A-B-C: Action Before Conversation (ABC's of Parenting)
For the sake of our children, we parents could all stand to talk less and act more often when it comes to correcting negative behavior.
In general, act first and talk later. Parents spend far too much time explaining and reasoning with their offspring, rather than taking action.
Try "get off the top of the refrigerator NOW" instead of "how many times have I told you that it is not safe?" Or a simple "pick it up" rather than a lecture entitled "I love a clean San Diego!"
Have you ever noticed that as parents' energy investment in a given task or situation gets larger, the child's gets smaller? If you're working harder at getting your child's chores done than she or he is, try a little exercise. Bite your tongue! Stop repeating yourself.
Communicate your message as succinctly and firmly as possible, then bite your tongue and silently count to twenty. If the child hasn't moved, gently assist him or her physically in the direction of the desired behavior. Then repeat your brief message a second time using the same words, voice tone and volume. Bite your tongue again, and count to twenty. If the child still isn't cooperating, move to an action step.
Time-out is a great intervention for many children. The child loses something they want - contact with other people and ordinary activities, while gaining something else -self-control. There are some helpful rules of thumb for time-out:
1. Time out should be done calmly and firmly, never in anger or frustration.
1. Length should be one minute for each year of a child's age
2. When the time is up, the child should be given an opportunity to come out of time-out and practice self-control
3. If the child achieves self control before the time-out is up, let him/her out early. They have risen to the challenge and it should be immediately acknowledged.
4. Time-out should not be more fun than the problem behavior that earned it! Playing with toys during a time out defeats the purpose, which is to allow the child a chance to focus on regaining self-control.
Withdrawal of privileges can also inspire a young person to be a good cooperator. But make sure you impose a loss that makes the child suffer more than the parent! Grounding a teen-ager for the rest of his or her life might prove too much to handle for mom or dad. Also, withdraw the privilege calmly and firmly – NO DRAMA!
Playing with toys and earning screen time are examples of privileges that can be temporarily withdrawn to motivate the child to be a better cooperator at home and a better citizen at school and with friends.
ABC is especially important during times of transition. Some transitions are natural and expected, like the birth of a new child.

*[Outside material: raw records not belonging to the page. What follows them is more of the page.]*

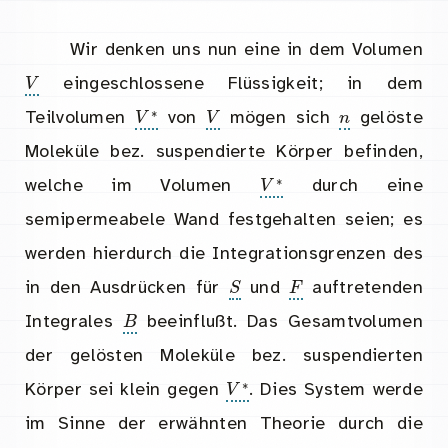
Wir denken uns nun eine in dem Volumen
V
eingeschlossene Flüssigkeit; in dem
V
∗
V
n
Teilvolumen
von
mögen sich
gelöste
Moleküle bez. suspendierte Körper befinden,
V
∗
welche im Volumen
durch eine
semipermeabele Wand festgehalten seien; es
werden hierdurch die Integrationsgrenzen des
S
F
in den Ausdrücken für
und
auftretenden
B
Integrales
beeinflußt. Das Gesamtvolumen
der gelösten Moleküle bez. suspendierten
V
∗
Körper sei klein gegen
. Dies System werde
im Sinne der erwähnten Theorie durch die
p
l
p
1
…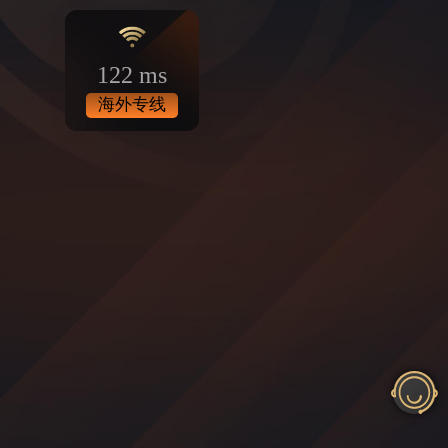
122 ms
海外专线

Regression and mixed feelings are to be expected.
Other transitions are unexpected and create a crisis, like divorce. If you are in transition, stop and think before you make decisions about parenting. You may inadvertently burden a child with adult concerns by saying too much or by being too punitive. Or you may withhold appropriate discipline because of guilt or fear. So talk problems over with a trusted adult before talking to your child when your family is going through a major change.
Listening is one of the most important skills of a good parent and it’s important to talk with your child after self-control is regained, whatever intervention you use.
Ask the child to tell you their understanding of what was negative about the behavior. Support attempts at honest communication, and keep it brief. Take your cues from the child for the end of the conversation. Then take action again - a hug would probably be just right.